Page 1 of 1
Posted: Tue Jun 07, 2011 9:15 pm
by Malcolm
Posted: Tue Jun 07, 2011 11:20 pm
by TPRJones
I'm not too surprised. They key to RSA has always been the obscurity of the algorithm. It was only a matter of time before that got out, and once it has it's basically down to a password system based on the unique key ID tied to the account. The only way it could still provide added security is if the algorithm is mathematically intense enough to slow down the password hacks to the point to make them untenable, but then it would potentially make using RSA annoying for the companies that employ it.
It's not bad, and it's still another layer that slows hackers down, but it's not rock-solid like they claim.

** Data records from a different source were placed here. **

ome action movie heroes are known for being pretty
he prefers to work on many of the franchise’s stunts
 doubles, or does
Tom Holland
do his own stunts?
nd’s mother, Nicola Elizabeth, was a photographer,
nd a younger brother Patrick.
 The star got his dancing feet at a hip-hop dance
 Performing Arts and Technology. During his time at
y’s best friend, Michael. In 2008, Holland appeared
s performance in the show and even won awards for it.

Posted: Wed Jun 08, 2011 8:40 am
by Leisher
Nothing is 100% secure.
Posted: Wed Jun 08, 2011 9:47 am
by TheCatt
TPRJones wrote:I'm not too surprised. They key to RSA has always been the obscurity of the algorithm. It was only a matter of time before that got out, and once it has it's basically down to a password system based on the unique key ID tied to the account. The only way it could still provide added security is if the algorithm is mathematically intense enough to slow down the password hacks to the point to make them untenable, but then it would potentially make using RSA annoying for the companies that employ it.
It's not bad, and it's still another layer that slows hackers down, but it's not rock-solid like they claim.
The algorithm has been out for a while, it's the seeds that weren't. It's still two-factor authentication, since most people require some PIN with the RSA code (both of mine do), but it's certainly more vulnerable now.
Posted: Wed Jun 08, 2011 8:16 pm
by Malcolm
The number theory behind RSA was never 100% provably secure but it's computationally infeasible to crack a properly done cryptosystem that uses the methodology. And they sort of cheated to get the info they swiped but, damn, that's a LOT of key chain thingies to replace every time the human factor fails like this.